On the subject of Executive Order 6102 it’s worth emphasizing that though monetary policy plays relatively little role in folk histories of the Great Depression, the conclusion that Roosevelt’s gold policy was his biggest contribution to recovery is the main view of economists. Take, for example, Christina Romer’s “What Ended The Great Depression”:
In addition to estimating the effects of the tremendous monetary expansion during the mid-and late 1930s, I also examine the source of this expansion and the transmission mechanism that operated between the monetary changes and the real economy. The increase in the money supply was primarily due to a gold inflow, which was in turn due to devaluation in 1933 and to capital flight from Europe because of political instability after 1934. My estimates of the ex ante real interest rate suggest that, coincident with this gold inflow, real interest rates fell precipitously in 1933 and remained low or negative throughout most of the second half of the 1930s.
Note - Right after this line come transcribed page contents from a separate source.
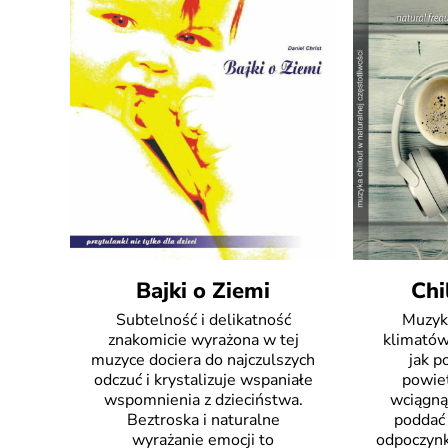
Bajki o Ziemi
Chi
Subtelność i delikatność
Muzyk
znakomicie wyrażona w tej
klimatów
muzyce dociera do najczulszych
jak 
odczuć i krystalizuje wspaniałe
powiet
wspomnienia z dzieciństwa.
wciągną
Beztroska i naturalne
poddać 
wyrażanie emocji to
odpoczyn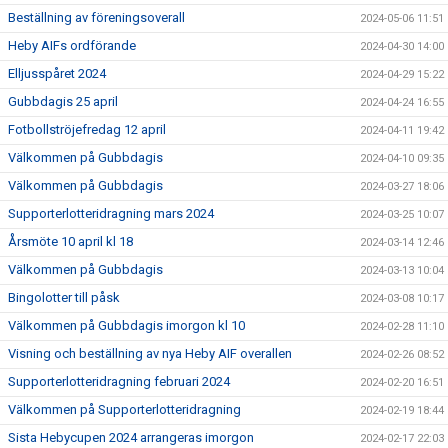
Beställning av föreningsoverall
2024-05-06 11:51
Heby AIFs ordförande
2024-04-30 14:00
Elljusspåret 2024
2024-04-29 15:22
Gubbdagis 25 april
2024-04-24 16:55
Fotbollströjefredag 12 april
2024-04-11 19:42
Välkommen på Gubbdagis
2024-04-10 09:35
Välkommen på Gubbdagis
2024-03-27 18:06
Supporterlotteridragning mars 2024
2024-03-25 10:07
Årsmöte 10 april kl 18
2024-03-14 12:46
Välkommen på Gubbdagis
2024-03-13 10:04
Bingolotter till påsk
2024-03-08 10:17
Välkommen på Gubbdagis imorgon kl 10
2024-02-28 11:10
Visning och beställning av nya Heby AIF overallen
2024-02-26 08:52
Supporterlotteridragning februari 2024
2024-02-20 16:51
Välkommen på Supporterlotteridragning
2024-02-19 18:44
Sista Hebycupen 2024 arrangeras imorgon
2024-02-17 22:03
These low real interest rates are closely correlated with a strong rebound in interest-sensitive spending. Thus, it is plausible that expansionary monetary developments were working through a conventional interest-rate transmission mechanism.
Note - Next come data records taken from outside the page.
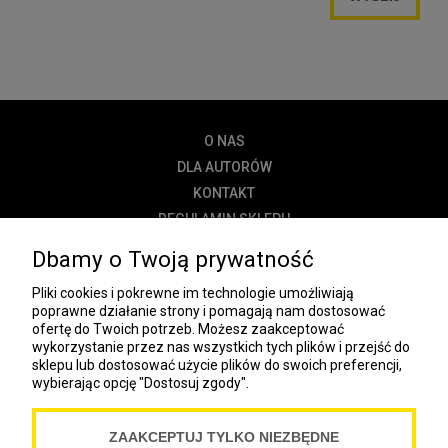
O NAS
DLA AUTORÓW
KONTAKT
REGULAMIN SKLEPU
POLITYKA PRYWATNOŚCI
Dbamy o Twoją prywatność
DOSTAWA
Pliki cookies i pokrewne im technologie umożliwiają
PŁATNOŚĆ
poprawne działanie strony i pomagają nam dostosować
ofertę do Twoich potrzeb. Możesz zaakceptować
NEWSLETTER
wykorzystanie przez nas wszystkich tych plików i przejść do
sklepu lub dostosować użycie plików do swoich preferencji,
wybierając opcję "Dostosuj zgody".
COOKIES
ZAAKCEPTUJ TYLKO NIEZBĘDNE
Spółdzielnia Wydawnicza „Czytelnik”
And later in the same paper:
Finally, the Roosevelt Administration’s decisions to devalue and not to sterilize the gold inflow were clearly not endogenous. Barrie Wigmore showed that Roosevelt spoke favorably of devaluation in January 1933. Since this was many months before recovery commenced, Roosevelt could not have been responding to real growth. Indeed, G. Griffith Johnson’s analysis of the Roosevelt administration’s gold policy suggested that, if anything, the Treasury was trying to counteract the Depression through easy money, rather than trying to accommodate the recovery. Johnson and Wigmore also showed that Roosevelt’s desire to encourage a gold inflow was not based on a conventional view of the monetary transmission mechanism, but rather on the view that devaluation would directly raise prices and reflation would directly stimulate recovery.
See also Gauti Eggertsson “Great Expectations and the End of the Depression”. The unfortunate thing is that economists, being economists, are not political historians. Consequently, these kind of accounts tend to slight factors like legal, political, and institutional constraints that loom large in any serious discussion of practical policy options. But obviously the issue that exists today is what measures are available to a President faced with a hostile congress? Or, if you prefer, what measures are available to a Congress faced with an obstinate President in the grips of Kenyan anti-colonial mania?
In her 2009 speech “Lessons From The Great Depression”, Romer summarized this work and cautioned:
In thinking about the lessons from the Great Depression for today, I want to tread very carefully. A key rule of my current job is that I do not comment on Federal Reserve policy. So, let me be very clear – I am not advocating going on a gold standard just so we can go off it again, or that Tim Geithner should start conducting rogue monetary policy.
Romer could, however, be given a job on the Federal Reserve Board of Governors. What’s more, it appears to be the case that a weird loophole in the controlling coinage statute does in fact allow Secretary Geithner to conduct rogue monetary policy by minting large denomination platinum coins. That would be a strange thing to do. But confiscating the nation’s supply of monetary gold based on a WWI-era Trading With The Enemy Act was also a strange thing to do.